▶ How to complete this task
Copy the following text on Sun Master Index configuration options in full, word for word.

╭─ Text excerpt

Understanding Sun Master Index Configuration Options

Manager Service Configuration

In master.xml, you define certain system parameters for the Manager Service, such as matching thresholds, EUID properties, and the blocking query to use for match processing. The Manager Service is the main interface of the indexing system. This interface coordinates all components of the master index application, including the database, master index project, Master Index Data Manager, runtime environment, and match engine. The main interface is a stateless session bean, though some methods return objects that have handles to stateful beans.

The following topics describe the Manager Service and master.xml.

Manager Service Components

In master.xml, you define certain properties of the match process, such as duplicate and match thresholds, the query to use for matching, logic for automatic merges, and properties of the EUIDs assigned by the master index application (such as their length and whether a checksum value is used). This file is also used to define the update mode (optimistic or pessimistic) and merged record updates.

The following Manager Service components are configured by master.xml:

Master Controller Configuration

The MasterControllerConfig element of master.xml controls four components of the matching and update process.

Custom Logic Classes in master.xml

Custom logic classes specify any custom plug-ins created for the master index project that define custom processing for the execute match methods. If no classes are specified, execute match processing is carried out using the default logic (this is described in Understanding Sun Master Index Processing ).

Update Mode in master.xml

The update mode specifies whether a record’s potential duplicate list is reevaluated when key fields are updated in the record. Performing the reevaluation helps keep the potential duplicate list current, but requires more system resources.

There are two update modes.

╰─
╭─ Dataset content

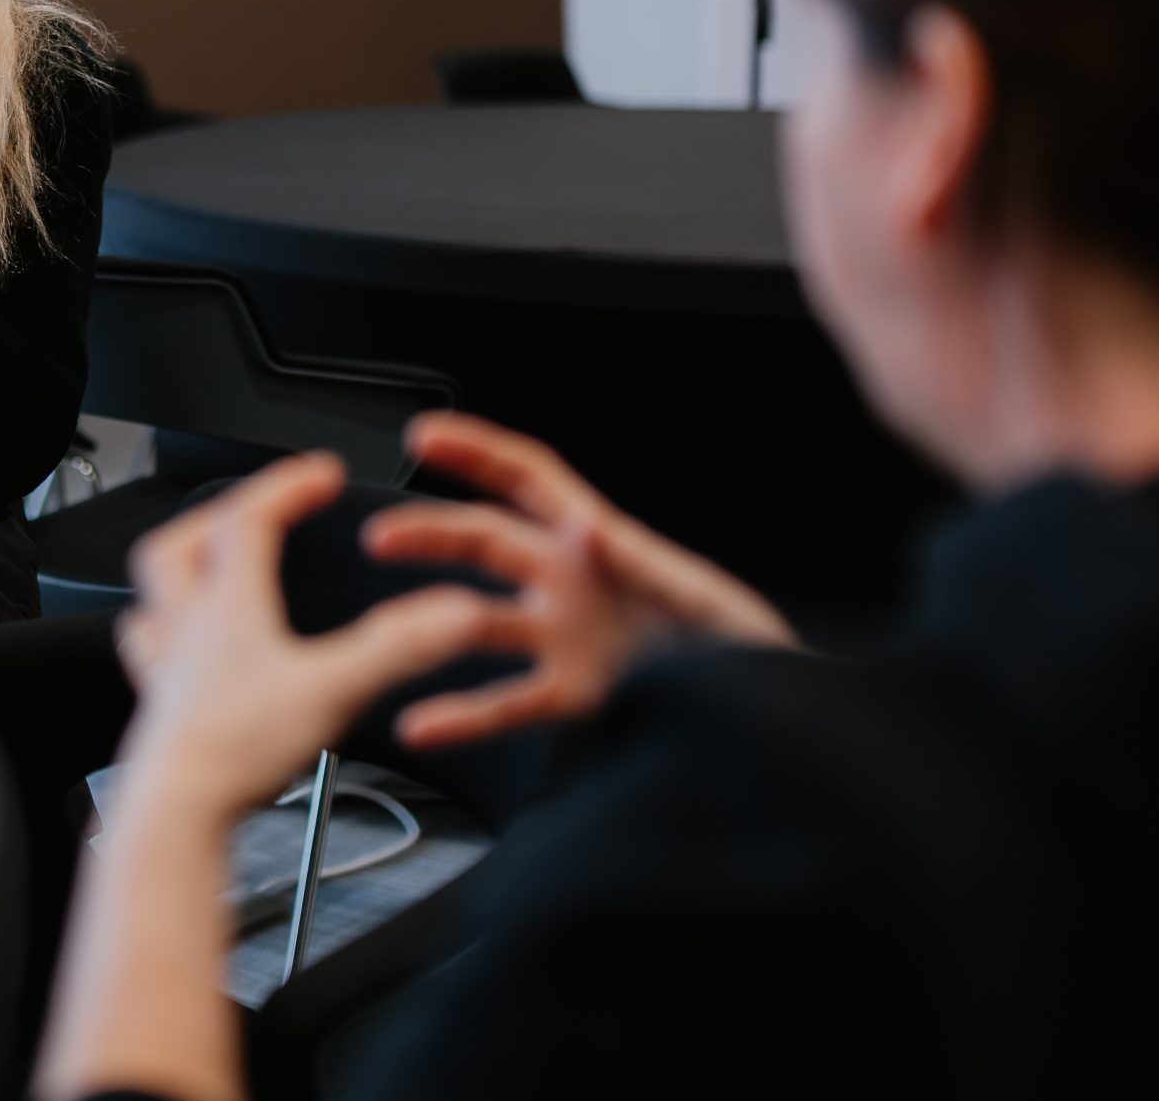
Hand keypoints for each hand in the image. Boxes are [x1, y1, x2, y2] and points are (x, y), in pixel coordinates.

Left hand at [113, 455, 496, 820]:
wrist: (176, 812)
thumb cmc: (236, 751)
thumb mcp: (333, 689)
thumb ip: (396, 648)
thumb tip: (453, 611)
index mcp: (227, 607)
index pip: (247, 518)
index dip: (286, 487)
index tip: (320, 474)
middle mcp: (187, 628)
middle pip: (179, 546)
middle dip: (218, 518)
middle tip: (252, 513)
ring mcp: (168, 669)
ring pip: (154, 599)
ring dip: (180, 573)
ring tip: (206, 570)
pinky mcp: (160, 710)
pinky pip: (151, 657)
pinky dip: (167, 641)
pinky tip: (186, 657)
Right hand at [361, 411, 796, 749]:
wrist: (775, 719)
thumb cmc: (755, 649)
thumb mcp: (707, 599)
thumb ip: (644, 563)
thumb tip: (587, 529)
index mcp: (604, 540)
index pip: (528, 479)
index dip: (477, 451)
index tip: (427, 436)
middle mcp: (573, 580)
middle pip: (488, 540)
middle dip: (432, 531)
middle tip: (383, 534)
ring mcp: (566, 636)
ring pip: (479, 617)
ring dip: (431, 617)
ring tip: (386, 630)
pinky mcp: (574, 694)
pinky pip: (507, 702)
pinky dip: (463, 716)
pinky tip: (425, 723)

╰─

▶ Solution below
Understanding Sun Master Index Configuration Options

Manager Service Configuration

In master.xml, you define certain system parameters for the Manager Service, such as matching thresholds, EUID properties, and the blocking query to use for match processing. The Manager Service is the main interface of the indexing system. This interface coordinates all components of the master index application, including the database, master index project, Master Index Data Manager, runtime environment, and match engine. The main interface is a stateless session bean, though some methods return objects that have handles to stateful beans.

The following topics describe the Manager Service and master.xml.

Manager Service Components

In master.xml, you define certain properties of the match process, such as duplicate and match thresholds, the query to use for matching, logic for automatic merges, and properties of the EUIDs assigned by the master index application (such as their length and whether a checksum value is used). This file is also used to define the update mode (optimistic or pessimistic) and merged record updates.

The following Manager Service components are configured by master.xml:

Master Controller Configuration

The MasterControllerConfig element of master.xml controls four components of the matching and update process.

Custom Logic Classes in master.xml

Custom logic classes specify any custom plug-ins created for the master index project that define custom processing for the execute match methods. If no classes are specified, execute match processing is carried out using the default logic (this is described in Understanding Sun Master Index Processing ).

Update Mode in master.xml

The update mode specifies whether a record’s potential duplicate list is reevaluated when key fields are updated in the record. Performing the reevaluation helps keep the potential duplicate list current, but requires more system resources.

There are two update modes.